Uma grande preocupação da Inglaterra para o nosso futuro é o comportamento não-linear da subida do nível do mar. Nos últimos anos o ritmo da subida do nível do mar tem vindo a acelerar. Nos anos 90, os oceanos subiram a cerca de 2 milímetros por ano. De 2000 a 2015, a média foi de 3,2 milímetros por ano. Mas nos últimos anos, o ritmo acelerou para 4,8 milímetros por ano.
No ritmo atual, podemos esperar pelo menos mais 15 polegadas de subida do nível do mar até o ano 2100. Mas, como tem sido o caso nas últimas décadas, espera-se que o ritmo de subida do nível do mar continue a aumentar no futuro previsível. Assim,15 polegadas não é apenas um limite inferior, é também extremamente improvável.
Adicionando confiança ao aviso do jornal de que as projeções do IPCC para um cenário de forte aquecimento podem ser muito baixas, é a evidência de que a elevação do nível do mar tem estado no extremo alto das projeções do IPCC por décadas. No visual abaixo, as projeções de 1990 e 2002 são mostradas em azul e verde, em comparação com as observações reais em dourado e vermelho. É claro que as medições reais estão acima do topo das expectativas passadas.
Por causa desta evidência e da possibilidade de “comportamento do ponto de viragem”, o documento argumenta, “resultados acima deste intervalo são muito mais prováveis do que abaixo dele.”
Para a maioria de nós, é da natureza humana assumir que a altura dos oceanos que observamos em nossas vidas é uma constante, mas Englander diz que esta percepção é enganosa. “A elevação do nível do mar é fácil de perder porque é um efeito lento, como um gotejamento enchendo um balde, pois as camadas de gelo na Groenlândia e na Antártida derretem”, disse ele.
Nos últimos 8.000 anos – grande parte da existência moderna da humanidade – essa expectativa de uma altura constante dos oceanos tem permanecido verdadeira. No entanto, a altura dos oceanos sempre mudou, às vezes dramaticamente.
Desde a última Idade do Gelo, que atingiu a sua máxima extensão há cerca de 20.000 anos, as temperaturas globais aqueceram cerca de 18 graus Fahrenheit e o nível do mar subiu 425 pés; isso é maior do que o comprimento do campo de futebol.

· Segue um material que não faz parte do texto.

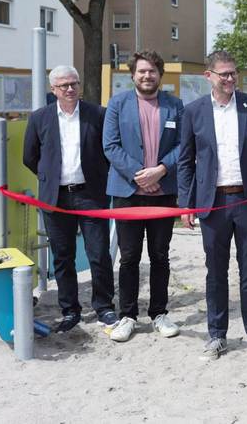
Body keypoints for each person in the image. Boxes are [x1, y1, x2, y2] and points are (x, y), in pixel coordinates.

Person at [177, 50, 247, 361]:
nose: (229, 78)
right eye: (223, 73)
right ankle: (217, 335)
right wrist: (186, 203)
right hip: (212, 204)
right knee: (215, 272)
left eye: (233, 73)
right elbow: (185, 161)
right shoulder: (194, 111)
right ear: (208, 76)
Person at [23, 65, 116, 333]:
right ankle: (69, 310)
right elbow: (30, 157)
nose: (70, 89)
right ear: (53, 89)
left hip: (90, 195)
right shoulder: (40, 118)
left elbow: (107, 150)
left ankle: (104, 307)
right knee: (63, 257)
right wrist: (49, 178)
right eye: (63, 85)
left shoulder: (97, 114)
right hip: (56, 198)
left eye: (74, 83)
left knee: (98, 254)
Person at [103, 51, 183, 342]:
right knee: (129, 257)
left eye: (152, 71)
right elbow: (110, 146)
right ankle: (127, 315)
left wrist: (160, 171)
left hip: (163, 193)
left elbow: (183, 146)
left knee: (160, 255)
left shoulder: (175, 105)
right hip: (128, 193)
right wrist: (140, 174)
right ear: (133, 75)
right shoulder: (117, 104)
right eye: (141, 72)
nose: (147, 76)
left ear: (160, 74)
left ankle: (159, 313)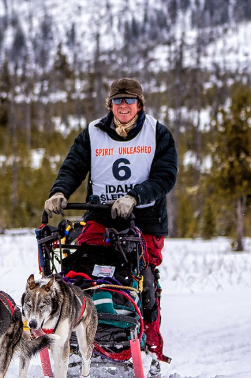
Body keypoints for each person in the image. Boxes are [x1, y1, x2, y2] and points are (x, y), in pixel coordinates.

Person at [44, 77, 177, 361]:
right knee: (84, 266)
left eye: (130, 100)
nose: (124, 105)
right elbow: (74, 166)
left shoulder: (157, 133)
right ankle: (87, 323)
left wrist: (135, 196)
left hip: (145, 218)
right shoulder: (93, 132)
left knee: (145, 278)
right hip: (102, 216)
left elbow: (165, 176)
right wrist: (60, 191)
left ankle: (148, 342)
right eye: (118, 100)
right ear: (110, 104)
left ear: (139, 104)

Históricamente falando, a matemática simples revela que para cada grau Fahrenheit que a Terra aquece, o nível do mar eventualmente sobe por uns espantosos 24 pés. Há, no entanto, um tempo de atraso considerável entre o aquecimento, o derretimento e a consequente subida do nível do mar.
considerando que a Terra já aqueceu 2 graus Fahrenheit desde o final do século XIX, sabemos que a subida substancial do nível do mar já está cozida, independentemente de pararmos ou não o aquecimento global. Os cientistas simplesmente não sabem exatamente quanto tempo levará para ver a elevação ou quão rápido ela irá ocorrer. Mas usando registros proxy, os glaciólogos podem ver que à medida que emergimos da última Era Glacial, o nível do mar subiu a taxas notáveis – tão rápido quanto 15 pés por século, às vezes.